17 And when they saw it, they made known the saying that had been told them concerning this child. 18 And all who heard it wondered at what the shepherds told them. 19 But Mary treasured up all these things, pondering them in her heart. 20 And the shepherds returned, glorifying and praising God for all they had heard and seen, as it had been told them.

By way of introduction, here are –

A few notes on this story

First of all, the angel announcement. It speaks of “good news,” “a Savior,” “the Lord” and “peace.” The language of this announcement is Roman imperial language.

  • The phrase, “good news” was used, among other things, to refer to the birth of a future emperor.
  • The titles “Savior” and “Lord” were used of Roman emperors.
  • And “peace” was a word used to describe the results of Rome’s power after crushing her enemies.

Here, however, the angels speak of the “good news” of Isaiah 61:1 – talking about the coming of the kingdom of God, and the Savior and Lord who is the Messiah, who will bring God’s peace to the world.

The message of the angel to the Shepherds was that the Messiah is born and that they will know this is true through a sign – a baby in a feeding trough (or manger); a strange sight.

Now we have a very idealistic view of shepherds today, in part because of this story. But it was a very humble profession. They were a part of the lower class. And they were often seen as suspicious characters.

But as we see here, God shares this good news with the lowly – not the leaders in Jerusalem. As Mary said earlier in Luke 1:52, “God has brought down the mighty from their thrones and exalted those of humble estate.”

Remember also that David, the ancestor of the Messiah, was a shepherd.

  • Psalm 78:70-71 says, “He chose David his servant and took him from the sheepfolds; from following the nursing ewes he brought him to shepherd Jacob his people, Israel his inheritance.”
  • Micah 5:4 speaks of the Messiah, and says, “he shall stand and shepherd his flock in the strength of the Lord.”

So here we have a gathering of shepherds around the Shepherd, the descendant of David.

Now let’s look at –

The shepherds’ response to Jesus’ birth

1. They sought Jesus out. In vs. 15-16 the shepherds said, “Let us go over to Bethlehem and see this thing that has happened, which the Lord has made known to us.”
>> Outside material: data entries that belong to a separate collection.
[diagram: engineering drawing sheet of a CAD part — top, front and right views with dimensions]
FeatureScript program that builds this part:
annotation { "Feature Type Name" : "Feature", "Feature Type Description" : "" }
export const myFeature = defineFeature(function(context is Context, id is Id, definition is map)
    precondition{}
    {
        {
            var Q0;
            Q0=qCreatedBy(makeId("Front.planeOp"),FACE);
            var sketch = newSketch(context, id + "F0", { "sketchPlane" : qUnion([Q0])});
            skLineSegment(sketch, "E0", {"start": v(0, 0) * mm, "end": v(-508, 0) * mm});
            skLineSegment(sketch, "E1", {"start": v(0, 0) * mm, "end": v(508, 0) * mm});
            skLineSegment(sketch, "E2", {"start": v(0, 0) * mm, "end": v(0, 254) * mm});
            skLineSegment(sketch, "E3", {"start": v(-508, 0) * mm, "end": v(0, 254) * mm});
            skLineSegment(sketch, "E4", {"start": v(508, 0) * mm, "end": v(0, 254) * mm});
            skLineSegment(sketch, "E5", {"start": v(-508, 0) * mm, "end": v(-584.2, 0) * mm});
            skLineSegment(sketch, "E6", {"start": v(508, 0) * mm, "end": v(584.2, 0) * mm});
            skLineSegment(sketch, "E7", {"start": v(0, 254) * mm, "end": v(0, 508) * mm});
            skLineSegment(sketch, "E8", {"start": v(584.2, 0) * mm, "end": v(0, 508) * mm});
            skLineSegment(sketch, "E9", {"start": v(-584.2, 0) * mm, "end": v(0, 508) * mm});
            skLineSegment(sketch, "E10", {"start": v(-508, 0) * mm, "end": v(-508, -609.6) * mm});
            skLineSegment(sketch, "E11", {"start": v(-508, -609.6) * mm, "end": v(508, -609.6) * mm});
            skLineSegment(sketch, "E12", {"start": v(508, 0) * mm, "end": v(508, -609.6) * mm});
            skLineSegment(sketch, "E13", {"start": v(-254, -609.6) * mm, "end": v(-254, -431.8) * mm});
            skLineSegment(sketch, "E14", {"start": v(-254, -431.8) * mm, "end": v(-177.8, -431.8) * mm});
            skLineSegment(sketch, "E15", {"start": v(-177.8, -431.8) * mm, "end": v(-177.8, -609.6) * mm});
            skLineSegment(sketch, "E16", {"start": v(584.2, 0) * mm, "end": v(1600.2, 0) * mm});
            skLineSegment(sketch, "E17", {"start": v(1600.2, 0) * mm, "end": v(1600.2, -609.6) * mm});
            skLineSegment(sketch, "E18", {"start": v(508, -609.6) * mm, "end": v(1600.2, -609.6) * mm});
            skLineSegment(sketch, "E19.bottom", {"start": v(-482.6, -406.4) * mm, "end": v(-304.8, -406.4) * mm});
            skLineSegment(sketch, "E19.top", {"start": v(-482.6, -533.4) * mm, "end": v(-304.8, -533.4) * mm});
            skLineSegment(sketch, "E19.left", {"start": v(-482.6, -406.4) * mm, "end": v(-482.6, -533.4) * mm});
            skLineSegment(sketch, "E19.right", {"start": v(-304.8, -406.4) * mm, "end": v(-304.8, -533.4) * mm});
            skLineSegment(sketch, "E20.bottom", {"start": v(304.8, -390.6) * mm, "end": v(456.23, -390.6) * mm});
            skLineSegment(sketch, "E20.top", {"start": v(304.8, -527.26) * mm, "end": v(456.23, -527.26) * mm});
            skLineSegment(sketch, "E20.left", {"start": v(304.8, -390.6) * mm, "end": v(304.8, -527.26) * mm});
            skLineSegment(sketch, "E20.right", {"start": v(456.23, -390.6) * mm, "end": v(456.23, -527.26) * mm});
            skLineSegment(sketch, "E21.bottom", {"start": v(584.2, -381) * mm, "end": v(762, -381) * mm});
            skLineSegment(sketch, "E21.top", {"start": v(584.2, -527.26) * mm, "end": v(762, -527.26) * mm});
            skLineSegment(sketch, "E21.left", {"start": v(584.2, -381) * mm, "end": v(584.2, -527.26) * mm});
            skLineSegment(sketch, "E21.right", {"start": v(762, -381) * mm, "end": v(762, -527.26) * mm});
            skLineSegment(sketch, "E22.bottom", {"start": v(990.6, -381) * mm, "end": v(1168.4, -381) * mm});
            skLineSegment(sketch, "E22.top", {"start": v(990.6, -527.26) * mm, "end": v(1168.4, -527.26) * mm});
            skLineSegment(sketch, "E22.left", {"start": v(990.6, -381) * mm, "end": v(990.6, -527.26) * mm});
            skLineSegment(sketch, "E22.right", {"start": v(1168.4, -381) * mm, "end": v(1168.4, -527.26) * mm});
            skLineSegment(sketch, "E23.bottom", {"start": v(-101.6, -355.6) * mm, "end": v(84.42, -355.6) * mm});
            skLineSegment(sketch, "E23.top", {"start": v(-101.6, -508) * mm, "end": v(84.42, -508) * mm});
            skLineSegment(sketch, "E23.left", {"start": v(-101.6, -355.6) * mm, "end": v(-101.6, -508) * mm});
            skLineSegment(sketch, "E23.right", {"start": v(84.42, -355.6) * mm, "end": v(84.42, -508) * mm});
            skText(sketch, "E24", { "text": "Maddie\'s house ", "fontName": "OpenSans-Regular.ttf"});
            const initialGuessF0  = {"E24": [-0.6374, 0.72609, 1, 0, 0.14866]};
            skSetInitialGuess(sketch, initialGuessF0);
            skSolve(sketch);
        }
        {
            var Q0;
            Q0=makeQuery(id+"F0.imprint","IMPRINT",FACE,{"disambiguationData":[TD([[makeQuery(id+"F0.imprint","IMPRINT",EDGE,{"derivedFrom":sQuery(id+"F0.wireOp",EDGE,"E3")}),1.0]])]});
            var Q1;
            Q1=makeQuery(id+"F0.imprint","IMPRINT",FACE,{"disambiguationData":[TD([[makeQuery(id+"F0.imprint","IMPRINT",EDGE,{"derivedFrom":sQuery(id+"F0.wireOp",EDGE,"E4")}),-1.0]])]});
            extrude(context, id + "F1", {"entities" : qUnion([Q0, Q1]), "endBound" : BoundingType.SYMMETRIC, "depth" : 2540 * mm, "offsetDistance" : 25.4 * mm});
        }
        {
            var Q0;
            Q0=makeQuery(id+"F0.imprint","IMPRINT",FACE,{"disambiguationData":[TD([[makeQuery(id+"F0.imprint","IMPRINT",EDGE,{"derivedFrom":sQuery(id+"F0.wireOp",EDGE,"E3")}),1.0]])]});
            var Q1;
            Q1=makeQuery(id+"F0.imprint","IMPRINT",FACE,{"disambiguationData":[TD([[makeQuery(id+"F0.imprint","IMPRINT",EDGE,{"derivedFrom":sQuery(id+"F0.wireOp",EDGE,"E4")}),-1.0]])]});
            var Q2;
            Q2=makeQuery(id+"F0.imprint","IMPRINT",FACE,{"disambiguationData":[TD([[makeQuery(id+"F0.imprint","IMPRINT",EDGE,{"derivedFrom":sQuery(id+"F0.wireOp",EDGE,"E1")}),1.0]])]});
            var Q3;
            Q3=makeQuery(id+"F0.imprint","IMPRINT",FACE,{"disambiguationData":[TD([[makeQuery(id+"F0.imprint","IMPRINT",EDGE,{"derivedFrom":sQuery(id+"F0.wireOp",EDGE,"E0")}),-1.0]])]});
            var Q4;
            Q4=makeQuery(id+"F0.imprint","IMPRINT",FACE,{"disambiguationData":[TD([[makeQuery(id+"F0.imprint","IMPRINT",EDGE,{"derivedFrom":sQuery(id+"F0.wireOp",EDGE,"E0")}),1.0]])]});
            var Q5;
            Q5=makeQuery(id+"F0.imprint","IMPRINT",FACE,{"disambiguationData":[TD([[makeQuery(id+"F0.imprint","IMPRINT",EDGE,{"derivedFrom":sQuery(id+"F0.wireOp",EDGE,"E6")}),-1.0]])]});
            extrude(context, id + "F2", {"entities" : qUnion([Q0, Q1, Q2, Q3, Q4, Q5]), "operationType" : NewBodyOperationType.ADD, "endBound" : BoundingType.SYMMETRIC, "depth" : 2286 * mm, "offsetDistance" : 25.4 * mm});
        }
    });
And they went with haste and found Mary and Joseph, and the baby lying in a manger. They went to see what was going on; to see the baby Jesus

We also need to seek out Jesus this advent. In the midst of the consumerism (buying, buying, buying), Santa stories, family and cultural traditions and busyness, we need to seek Jesus out and focus on him and honor him and be in awe of him.

Make sure you seek Jesus out and thank him for coming to be with us and for the blessings he has given us.

After they saw Jesus and the sign (that confirmed it was all as the angels said)

2. They proclaimed the good news. 17-19 – “And when they saw it, they made known the saying that had been told them concerning this child. And all who heard it wondered at what the shepherds told them. But Mary treasured up all these things, pondering them in her heart.”

 And all who heard it wondered. Even Mary was amazed by what they said.

What they said is what the angels had told them, v. 10 – “good news of a great joy that will be for all the people.” And v. 11, “For unto you is born this day in the city of David a Savior, who is Christ the Lord.”

We should also tell others the good news of Jesus as we sing hymns and worship in church, and as we are in family settings and as other opportunities arise. Having been in the presence of Jesus ourselves, we should share the amazing news that the Messiah is born, who is the Savior of the world.

Finally,

3. They glorified God. v. 20 – “And the shepherds returned, glorifying and praising God for all they had heard and seen, as it had been told them.”

 They had quite an experience seeing angels, a sign from God and seeing Jesus in person. And this led them to glorify God.

We should respond to Jesus’ birth by glorifying God as well. Thanking God that Jesus has come and has brought us peace. Just as the angels had said before to the shepherds in v. 14, “Glory to God in the highest, and on earth peace among those with whom he is pleased!”